TASK TO COMPLETE: Within the material below, transcribe exactly the lines from the one holding "(144, 693) none" through the one holding "(791, 1560) none", keeping both ends and skipping the rest.

MATERIAL SHOWN:

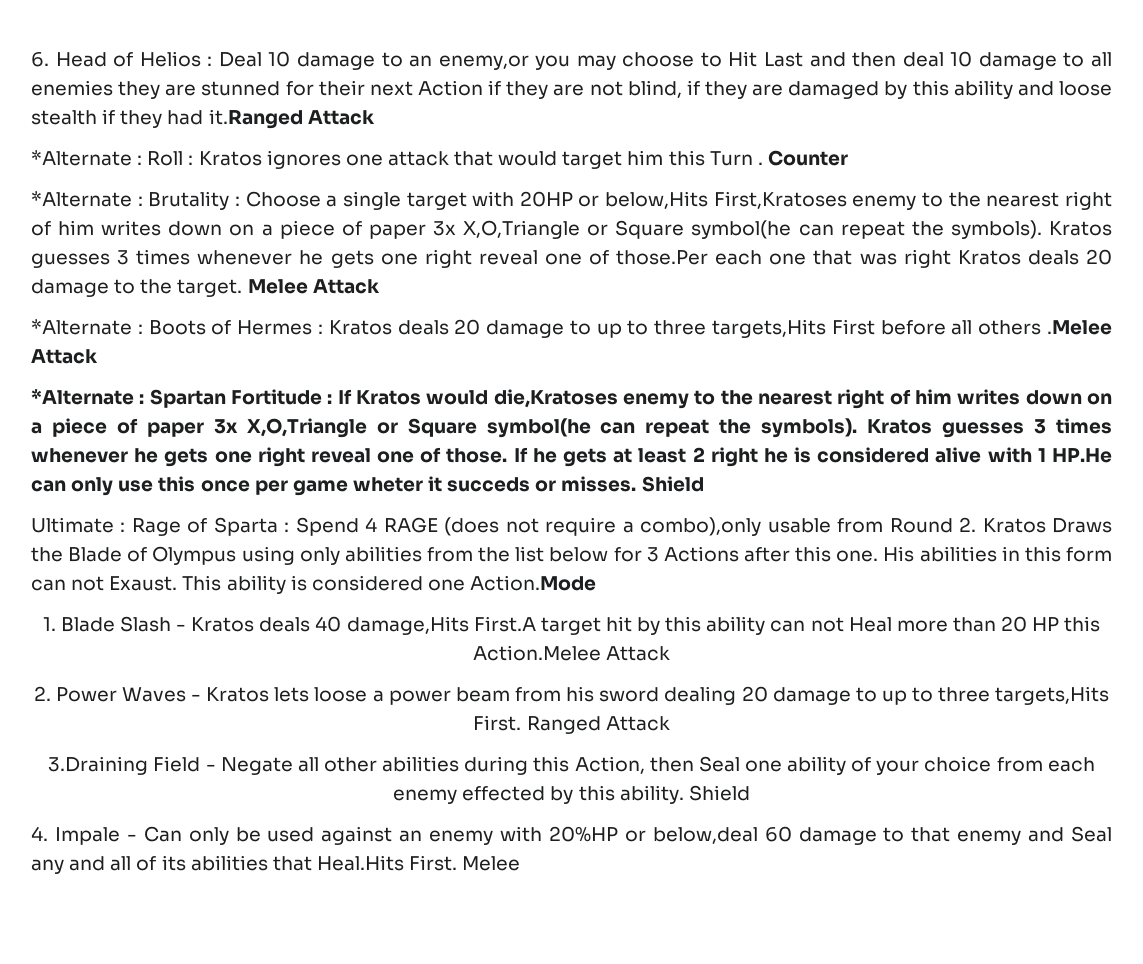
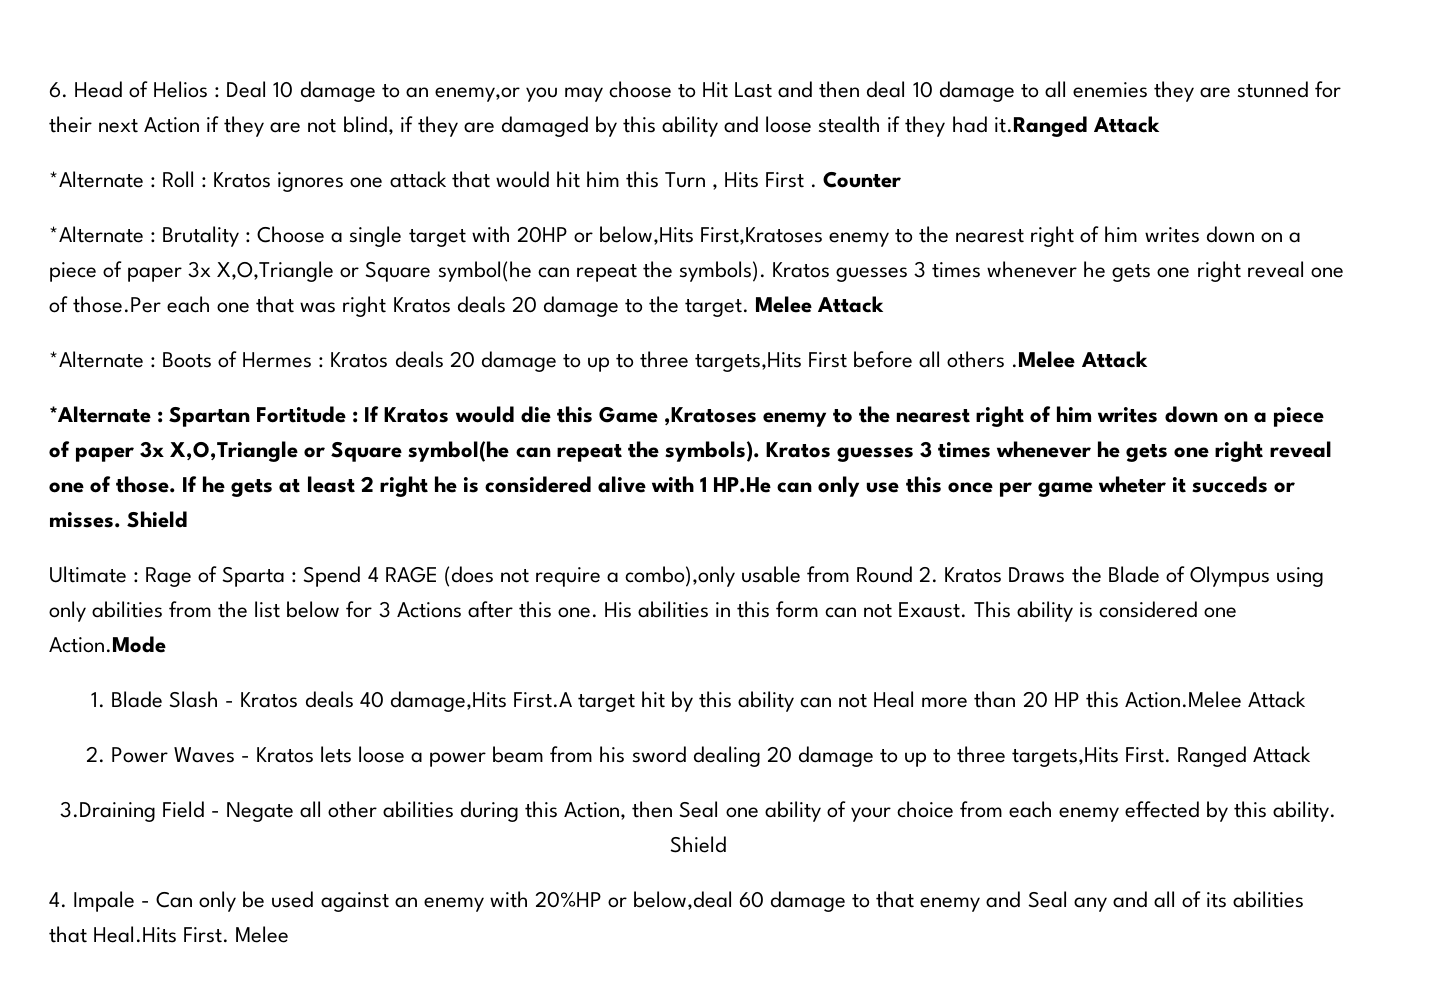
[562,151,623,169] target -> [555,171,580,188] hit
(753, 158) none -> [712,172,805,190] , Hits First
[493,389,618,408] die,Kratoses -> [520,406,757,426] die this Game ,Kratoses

* * *

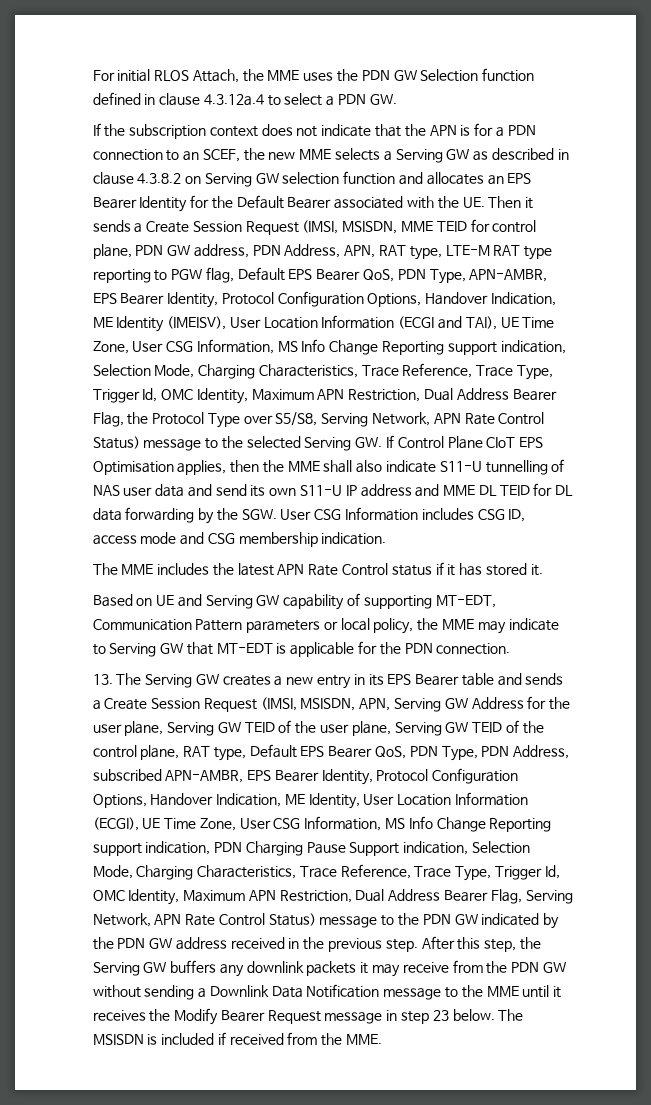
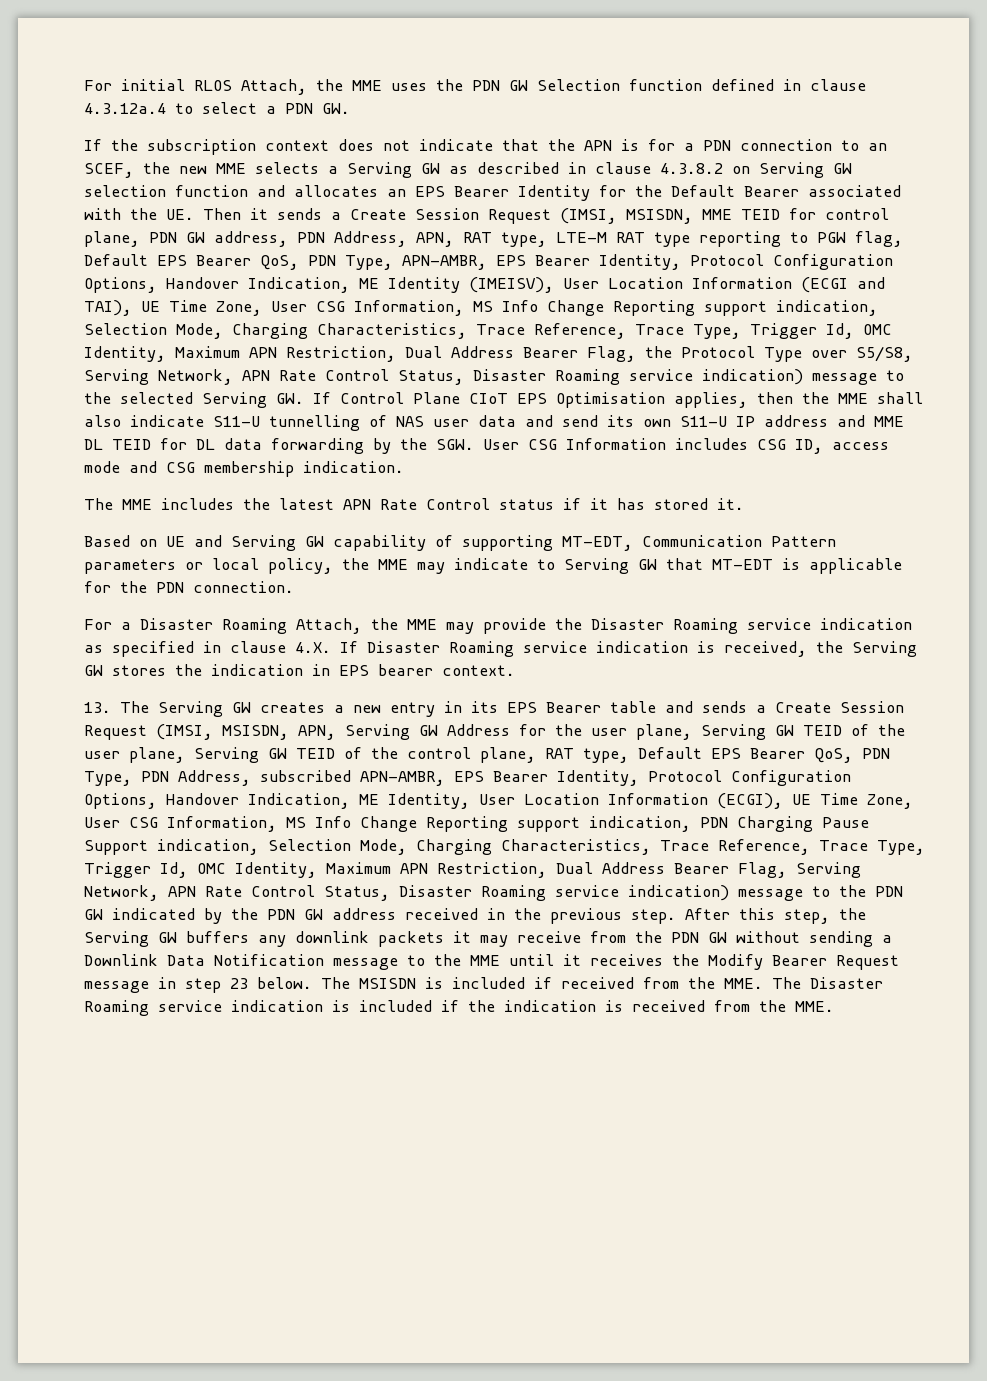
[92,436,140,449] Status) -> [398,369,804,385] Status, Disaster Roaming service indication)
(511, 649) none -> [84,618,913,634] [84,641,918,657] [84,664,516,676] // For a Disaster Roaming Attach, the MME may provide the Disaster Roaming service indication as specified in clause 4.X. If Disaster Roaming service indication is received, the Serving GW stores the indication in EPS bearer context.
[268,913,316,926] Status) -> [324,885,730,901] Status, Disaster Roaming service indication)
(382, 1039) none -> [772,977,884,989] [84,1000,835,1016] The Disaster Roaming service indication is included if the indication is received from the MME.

* * *

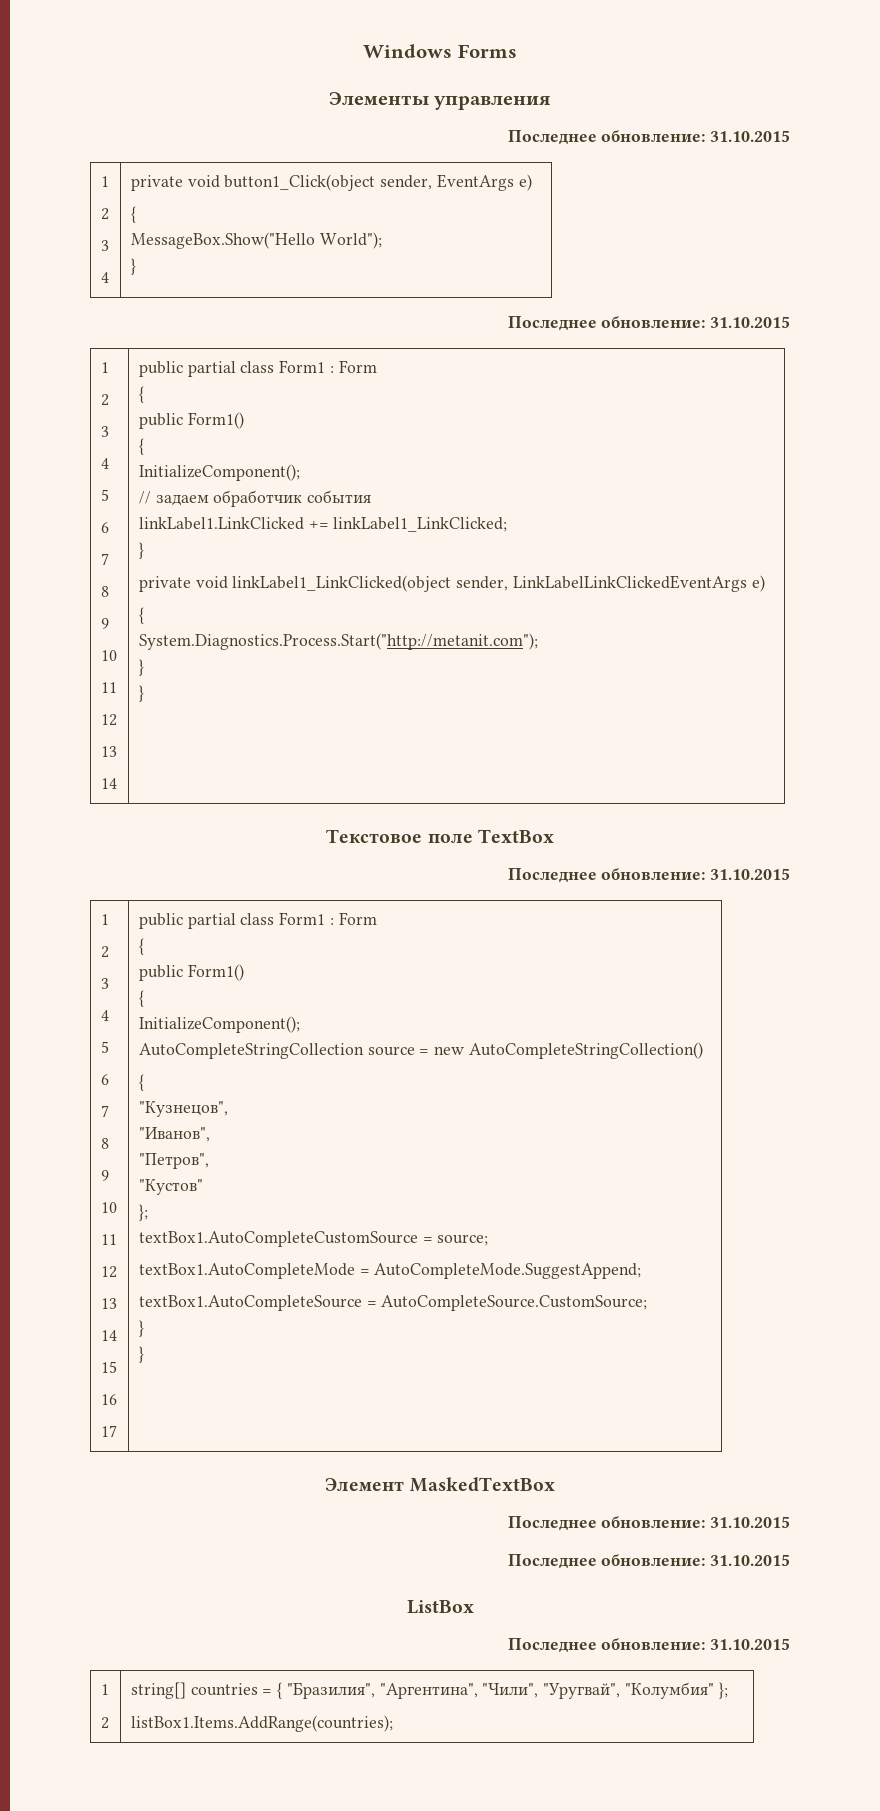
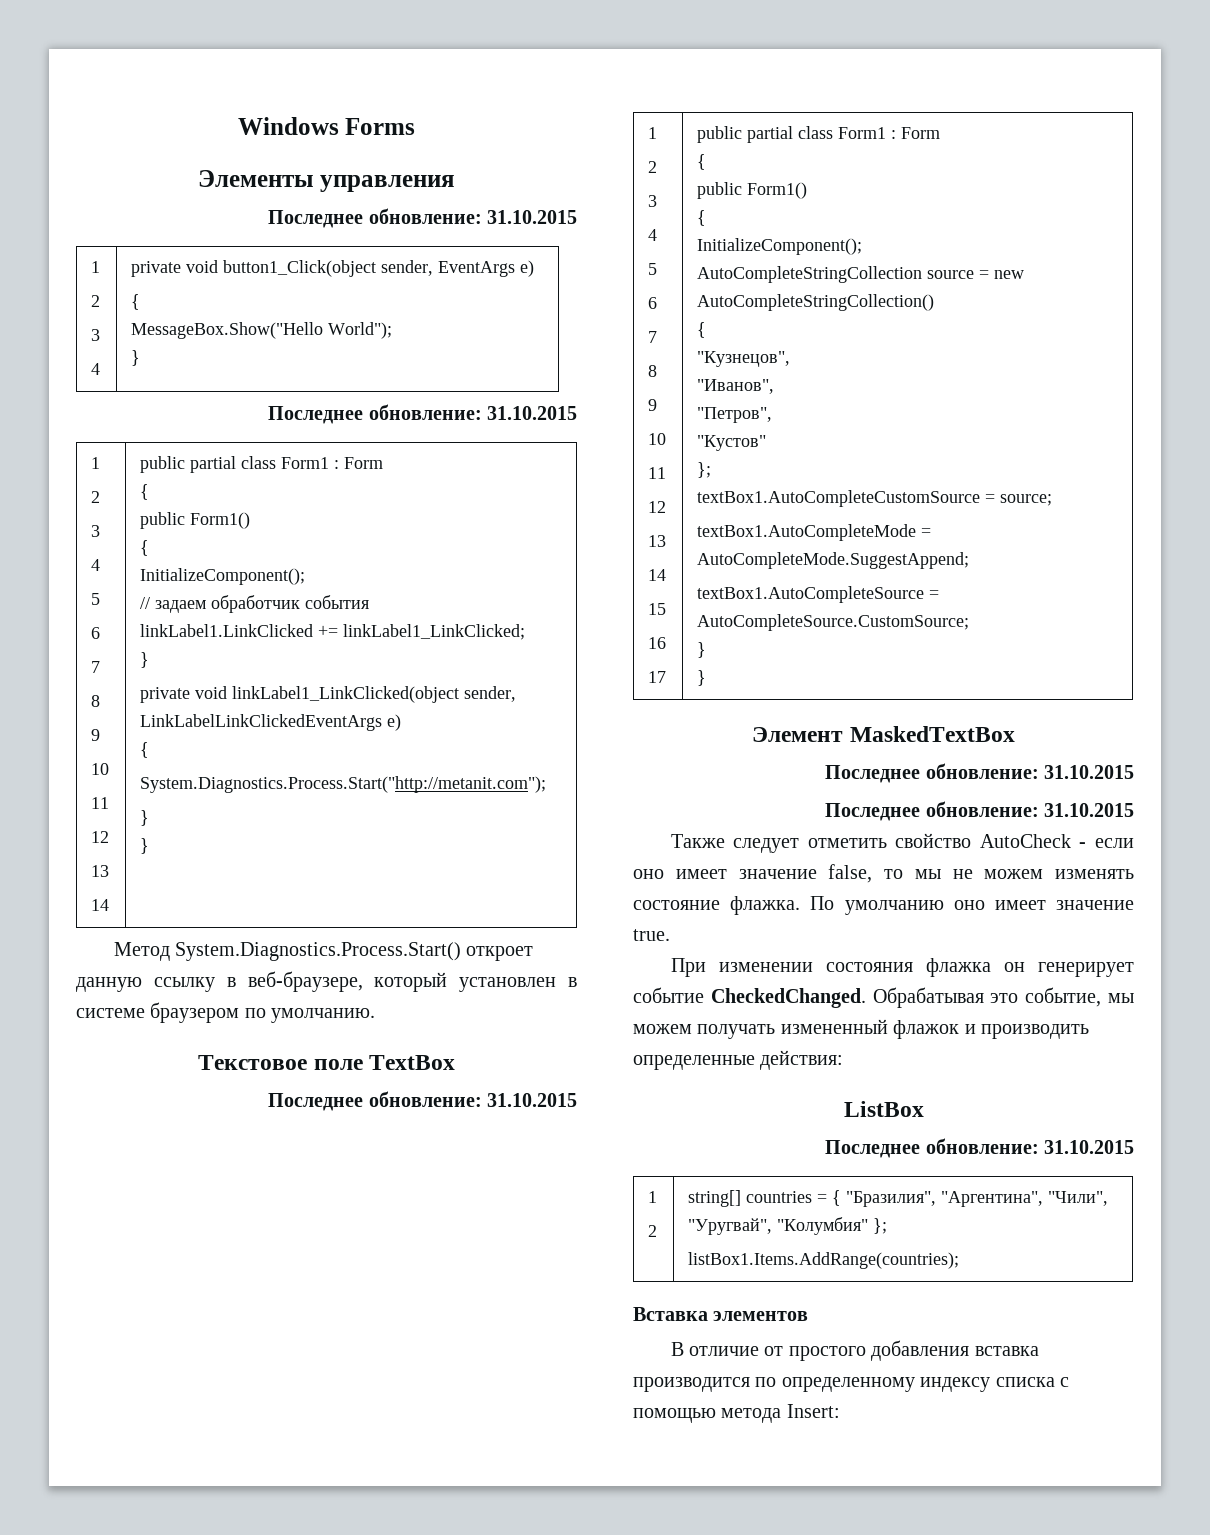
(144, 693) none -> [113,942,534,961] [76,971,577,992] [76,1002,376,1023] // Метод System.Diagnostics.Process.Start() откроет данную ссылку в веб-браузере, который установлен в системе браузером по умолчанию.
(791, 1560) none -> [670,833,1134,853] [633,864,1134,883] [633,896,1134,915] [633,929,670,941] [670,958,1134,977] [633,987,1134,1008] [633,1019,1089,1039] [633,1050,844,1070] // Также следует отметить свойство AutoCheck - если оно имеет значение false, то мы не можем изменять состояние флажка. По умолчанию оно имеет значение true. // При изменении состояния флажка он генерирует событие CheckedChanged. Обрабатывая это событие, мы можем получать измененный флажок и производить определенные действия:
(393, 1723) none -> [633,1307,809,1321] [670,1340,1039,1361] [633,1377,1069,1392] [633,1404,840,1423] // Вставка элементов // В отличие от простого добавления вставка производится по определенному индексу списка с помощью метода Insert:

YOUR SOLUTION:
(144, 693) none -> [113,942,534,961] [76,971,577,992] [76,1002,376,1023] // Метод System.Diagnostics.Process.Start() откроет данную ссылку в веб-браузере, который установлен в системе браузером по умолчанию.
(791, 1560) none -> [670,833,1134,853] [633,864,1134,883] [633,896,1134,915] [633,929,670,941] [670,958,1134,977] [633,987,1134,1008] [633,1019,1089,1039] [633,1050,844,1070] // Также следует отметить свойство AutoCheck - если оно имеет значение false, то мы не можем изменять состояние флажка. По умолчанию оно имеет значение true. // При изменении состояния флажка он генерирует событие CheckedChanged. Обрабатывая это событие, мы можем получать измененный флажок и производить определенные действия:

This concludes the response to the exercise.